Take $a \in K[a_1, \dots , a_n]$, $a\ne0$. Then the map $x \mapsto ax$ is an injective $K$-linear transformation of $K[a_1, \dots , a_n]$, and so must be surjective because of the rank–nullity theorem.
In particular, there is $b \in K[a_1, \dots , a_n]$ such that $ab=1$.
Therefore, every nonzero element in $K[a_1, \dots , a_n]$ has an inverse and so $K[a_1, \dots , a_n]$ is a field.
Since $K(a_1, \dots , a_n)$ is the smallest field containing $K[a_1, \dots , a_n]$, we must have $K(a_1, \dots , a_n)=K[a_1, \dots , a_n]$.
A: The first set inclusion is good, since we can set $g(a_1, ..., a_n) = 1$ to show that $K[a_1, ..., a_n] \subseteq K(a_1, ..., a_n)$ for any $n \in \mathbb{N}$.
The other set inclusion is good as well, but it would've been even faster using induction.  Since $K[a_1, ..., a_{n-1}][a_n] = K[a_1, ..., a_n]$, the induction step is automatically proven by the base case.  Thus, all you really needed to show was that $K(a) = K[a]$ for any field $K$ and any $a \in \overline{K}$. The fundamental idea, however, is the same: every polynomial without $a$ as a root will correspond to a nonzero element in $F[a]$, and further, every such polynomial will be relatively prime the minimal polynomial of $a$.  Therefore, one can use the Euclidean algorithm to find inverses as you suggest.

=== DATASET SECTION ===
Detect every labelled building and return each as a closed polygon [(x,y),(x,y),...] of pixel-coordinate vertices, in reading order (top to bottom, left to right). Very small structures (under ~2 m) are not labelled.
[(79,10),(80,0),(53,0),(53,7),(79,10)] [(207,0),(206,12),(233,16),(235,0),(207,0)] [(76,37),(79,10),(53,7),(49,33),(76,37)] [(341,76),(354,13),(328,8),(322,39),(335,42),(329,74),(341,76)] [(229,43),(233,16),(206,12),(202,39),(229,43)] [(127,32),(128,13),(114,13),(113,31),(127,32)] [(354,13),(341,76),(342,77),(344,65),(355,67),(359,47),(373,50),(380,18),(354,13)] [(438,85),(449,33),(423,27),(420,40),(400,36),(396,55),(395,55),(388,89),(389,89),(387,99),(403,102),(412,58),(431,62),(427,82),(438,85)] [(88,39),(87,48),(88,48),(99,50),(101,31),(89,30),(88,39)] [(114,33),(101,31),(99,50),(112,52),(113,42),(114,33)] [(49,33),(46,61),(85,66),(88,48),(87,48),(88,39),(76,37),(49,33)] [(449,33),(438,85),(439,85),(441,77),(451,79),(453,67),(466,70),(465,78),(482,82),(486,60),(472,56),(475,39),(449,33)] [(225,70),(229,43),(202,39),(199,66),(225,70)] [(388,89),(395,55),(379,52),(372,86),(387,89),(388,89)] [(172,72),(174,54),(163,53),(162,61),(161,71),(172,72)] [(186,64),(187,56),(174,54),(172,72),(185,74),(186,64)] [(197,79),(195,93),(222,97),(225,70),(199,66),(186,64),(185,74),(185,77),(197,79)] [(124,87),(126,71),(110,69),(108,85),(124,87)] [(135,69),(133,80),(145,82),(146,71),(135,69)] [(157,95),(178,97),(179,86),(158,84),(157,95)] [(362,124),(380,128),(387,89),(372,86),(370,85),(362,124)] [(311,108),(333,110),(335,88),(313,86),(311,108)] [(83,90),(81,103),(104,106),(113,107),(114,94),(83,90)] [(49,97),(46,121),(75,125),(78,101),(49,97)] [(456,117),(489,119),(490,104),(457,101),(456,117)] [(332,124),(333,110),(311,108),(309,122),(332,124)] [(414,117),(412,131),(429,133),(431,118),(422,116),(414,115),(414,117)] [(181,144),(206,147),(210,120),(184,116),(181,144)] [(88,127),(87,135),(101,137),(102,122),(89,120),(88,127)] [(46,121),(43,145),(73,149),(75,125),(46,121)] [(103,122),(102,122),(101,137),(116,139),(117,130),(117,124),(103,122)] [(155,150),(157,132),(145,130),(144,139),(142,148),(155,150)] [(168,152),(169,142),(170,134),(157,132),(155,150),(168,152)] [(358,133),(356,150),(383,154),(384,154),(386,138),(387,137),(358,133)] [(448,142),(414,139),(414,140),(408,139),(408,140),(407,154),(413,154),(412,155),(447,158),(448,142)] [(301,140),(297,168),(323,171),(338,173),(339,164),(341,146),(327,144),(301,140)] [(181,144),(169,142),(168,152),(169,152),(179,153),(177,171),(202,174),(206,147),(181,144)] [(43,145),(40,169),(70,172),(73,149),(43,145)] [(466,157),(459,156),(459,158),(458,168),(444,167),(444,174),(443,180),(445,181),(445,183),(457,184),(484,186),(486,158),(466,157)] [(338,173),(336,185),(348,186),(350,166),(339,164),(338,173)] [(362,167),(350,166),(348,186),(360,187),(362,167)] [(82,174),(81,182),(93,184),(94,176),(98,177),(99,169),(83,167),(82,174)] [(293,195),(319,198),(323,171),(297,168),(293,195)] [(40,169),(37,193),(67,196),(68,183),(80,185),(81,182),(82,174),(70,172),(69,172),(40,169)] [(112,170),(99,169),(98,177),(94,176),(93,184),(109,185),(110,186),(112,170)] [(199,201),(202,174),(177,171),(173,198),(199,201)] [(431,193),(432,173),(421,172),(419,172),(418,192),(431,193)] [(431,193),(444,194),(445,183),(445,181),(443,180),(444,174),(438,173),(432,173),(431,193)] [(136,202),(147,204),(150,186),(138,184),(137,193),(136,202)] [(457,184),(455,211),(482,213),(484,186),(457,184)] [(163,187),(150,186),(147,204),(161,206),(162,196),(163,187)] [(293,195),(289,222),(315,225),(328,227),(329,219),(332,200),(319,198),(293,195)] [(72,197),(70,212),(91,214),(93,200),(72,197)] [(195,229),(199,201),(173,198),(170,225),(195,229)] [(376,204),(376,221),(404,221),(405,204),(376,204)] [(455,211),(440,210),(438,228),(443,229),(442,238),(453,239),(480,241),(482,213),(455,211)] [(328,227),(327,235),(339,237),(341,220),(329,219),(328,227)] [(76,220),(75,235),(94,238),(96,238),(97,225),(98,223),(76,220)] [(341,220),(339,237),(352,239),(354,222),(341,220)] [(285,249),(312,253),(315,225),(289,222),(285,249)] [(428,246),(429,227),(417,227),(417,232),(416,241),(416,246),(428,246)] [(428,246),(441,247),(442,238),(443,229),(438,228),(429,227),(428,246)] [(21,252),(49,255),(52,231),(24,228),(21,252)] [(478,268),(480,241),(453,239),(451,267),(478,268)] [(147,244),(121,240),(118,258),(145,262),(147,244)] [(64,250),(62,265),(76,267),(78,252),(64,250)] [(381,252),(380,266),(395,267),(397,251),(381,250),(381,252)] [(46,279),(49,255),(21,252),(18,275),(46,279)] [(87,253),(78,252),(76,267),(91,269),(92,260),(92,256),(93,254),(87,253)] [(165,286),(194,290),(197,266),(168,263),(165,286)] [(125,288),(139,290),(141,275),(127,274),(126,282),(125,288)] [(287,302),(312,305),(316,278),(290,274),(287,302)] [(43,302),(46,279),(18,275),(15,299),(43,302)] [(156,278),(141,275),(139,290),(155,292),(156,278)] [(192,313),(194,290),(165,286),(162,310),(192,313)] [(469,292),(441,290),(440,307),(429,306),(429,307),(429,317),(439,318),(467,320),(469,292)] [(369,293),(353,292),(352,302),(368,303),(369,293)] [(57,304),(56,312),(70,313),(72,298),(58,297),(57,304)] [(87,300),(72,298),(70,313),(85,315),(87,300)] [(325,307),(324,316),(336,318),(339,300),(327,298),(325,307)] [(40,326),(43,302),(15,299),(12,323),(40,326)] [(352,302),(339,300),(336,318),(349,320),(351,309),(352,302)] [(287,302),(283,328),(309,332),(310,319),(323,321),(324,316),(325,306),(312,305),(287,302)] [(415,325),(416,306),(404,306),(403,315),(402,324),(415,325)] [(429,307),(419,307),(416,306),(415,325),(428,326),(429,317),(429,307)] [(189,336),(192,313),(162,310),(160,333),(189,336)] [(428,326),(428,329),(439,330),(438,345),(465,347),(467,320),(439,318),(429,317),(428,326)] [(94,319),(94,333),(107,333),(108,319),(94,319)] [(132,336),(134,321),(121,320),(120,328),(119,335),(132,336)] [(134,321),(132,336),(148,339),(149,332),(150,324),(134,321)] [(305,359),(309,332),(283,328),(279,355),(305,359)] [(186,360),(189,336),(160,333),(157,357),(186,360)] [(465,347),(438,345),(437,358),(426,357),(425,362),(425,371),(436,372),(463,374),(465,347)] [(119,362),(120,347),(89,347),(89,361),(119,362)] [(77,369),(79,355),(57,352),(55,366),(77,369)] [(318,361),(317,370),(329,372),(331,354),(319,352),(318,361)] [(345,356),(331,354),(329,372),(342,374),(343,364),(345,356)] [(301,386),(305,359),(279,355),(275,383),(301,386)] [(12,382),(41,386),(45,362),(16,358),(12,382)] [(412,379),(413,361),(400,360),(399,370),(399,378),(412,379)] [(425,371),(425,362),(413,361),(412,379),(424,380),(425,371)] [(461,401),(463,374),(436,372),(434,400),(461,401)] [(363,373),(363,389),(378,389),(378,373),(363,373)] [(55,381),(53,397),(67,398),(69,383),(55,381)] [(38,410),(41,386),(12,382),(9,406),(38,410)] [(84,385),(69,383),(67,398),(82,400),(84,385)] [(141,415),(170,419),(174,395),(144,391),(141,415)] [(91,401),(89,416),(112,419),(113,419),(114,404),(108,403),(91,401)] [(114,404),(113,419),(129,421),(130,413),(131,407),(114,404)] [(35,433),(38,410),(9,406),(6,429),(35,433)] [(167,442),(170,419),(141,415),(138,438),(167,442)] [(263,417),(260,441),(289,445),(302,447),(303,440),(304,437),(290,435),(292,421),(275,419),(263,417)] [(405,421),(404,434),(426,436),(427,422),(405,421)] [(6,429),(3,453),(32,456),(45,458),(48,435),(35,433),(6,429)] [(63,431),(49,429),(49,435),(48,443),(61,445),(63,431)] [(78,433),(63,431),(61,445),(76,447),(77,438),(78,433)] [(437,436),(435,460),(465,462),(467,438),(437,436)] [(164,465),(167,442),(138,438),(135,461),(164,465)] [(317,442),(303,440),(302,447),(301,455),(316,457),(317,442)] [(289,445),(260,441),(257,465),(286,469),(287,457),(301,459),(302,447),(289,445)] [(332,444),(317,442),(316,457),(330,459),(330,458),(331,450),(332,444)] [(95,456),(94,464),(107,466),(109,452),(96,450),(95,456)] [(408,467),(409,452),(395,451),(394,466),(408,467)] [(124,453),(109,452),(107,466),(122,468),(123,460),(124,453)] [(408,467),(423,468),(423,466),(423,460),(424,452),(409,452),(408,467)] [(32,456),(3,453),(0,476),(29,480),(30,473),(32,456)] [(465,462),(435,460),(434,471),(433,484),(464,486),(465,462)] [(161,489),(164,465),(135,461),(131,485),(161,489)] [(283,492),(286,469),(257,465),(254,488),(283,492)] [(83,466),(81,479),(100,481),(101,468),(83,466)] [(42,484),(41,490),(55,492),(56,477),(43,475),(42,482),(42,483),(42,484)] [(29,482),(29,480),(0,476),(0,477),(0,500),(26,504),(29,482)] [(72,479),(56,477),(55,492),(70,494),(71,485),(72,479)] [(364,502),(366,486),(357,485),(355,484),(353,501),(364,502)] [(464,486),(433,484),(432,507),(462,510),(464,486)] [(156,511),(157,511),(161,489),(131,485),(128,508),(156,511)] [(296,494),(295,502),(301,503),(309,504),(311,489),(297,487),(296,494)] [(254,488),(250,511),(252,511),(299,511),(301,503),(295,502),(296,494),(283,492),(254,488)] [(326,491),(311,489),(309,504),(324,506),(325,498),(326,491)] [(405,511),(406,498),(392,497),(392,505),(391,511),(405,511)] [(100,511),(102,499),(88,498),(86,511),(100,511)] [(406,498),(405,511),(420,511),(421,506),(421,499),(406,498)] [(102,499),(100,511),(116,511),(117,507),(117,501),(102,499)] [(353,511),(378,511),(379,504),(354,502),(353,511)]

=== DO THIS ===
Reproduce the stretch of the field-extension text above from "Take $a \in" through "such that $ab=1$.".

=== ANSWER FOR THIS EXERCISE ===
Take $a \in K[a_1, \dots , a_n]$, $a\ne0$. Then the map $x \mapsto ax$ is an injective $K$-linear transformation of $K[a_1, \dots , a_n]$, and so must be surjective because of the rank–nullity theorem.
In particular, there is $b \in K[a_1, \dots , a_n]$ such that $ab=1$.